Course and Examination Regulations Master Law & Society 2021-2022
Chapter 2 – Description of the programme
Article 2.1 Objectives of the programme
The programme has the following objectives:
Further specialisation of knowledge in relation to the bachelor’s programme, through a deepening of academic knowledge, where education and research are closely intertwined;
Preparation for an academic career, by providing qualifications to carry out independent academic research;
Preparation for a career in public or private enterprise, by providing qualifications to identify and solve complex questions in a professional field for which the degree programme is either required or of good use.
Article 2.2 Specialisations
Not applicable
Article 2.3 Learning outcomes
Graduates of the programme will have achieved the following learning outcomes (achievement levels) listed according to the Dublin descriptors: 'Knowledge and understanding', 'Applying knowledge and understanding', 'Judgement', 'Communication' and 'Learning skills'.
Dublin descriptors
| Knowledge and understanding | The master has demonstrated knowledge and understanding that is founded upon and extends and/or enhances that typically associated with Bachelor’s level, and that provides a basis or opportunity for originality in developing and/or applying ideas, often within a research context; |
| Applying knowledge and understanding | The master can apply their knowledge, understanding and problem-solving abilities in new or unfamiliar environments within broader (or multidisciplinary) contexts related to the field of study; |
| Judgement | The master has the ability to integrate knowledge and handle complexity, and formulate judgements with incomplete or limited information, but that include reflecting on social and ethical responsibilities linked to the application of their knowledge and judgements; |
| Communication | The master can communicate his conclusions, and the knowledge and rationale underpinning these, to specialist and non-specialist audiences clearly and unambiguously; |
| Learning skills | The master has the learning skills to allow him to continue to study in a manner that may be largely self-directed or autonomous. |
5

++++++

● **What this task involves**
Using the data above, restate word for word the lines from its opening line through the line that contains "The programme has", and no more.

● **Answer section**
Course and Examination Regulations Master Law & Society 2021-2022
Chapter 2 – Description of the programme
Article 2.1 Objectives of the programme
The programme has the following objectives:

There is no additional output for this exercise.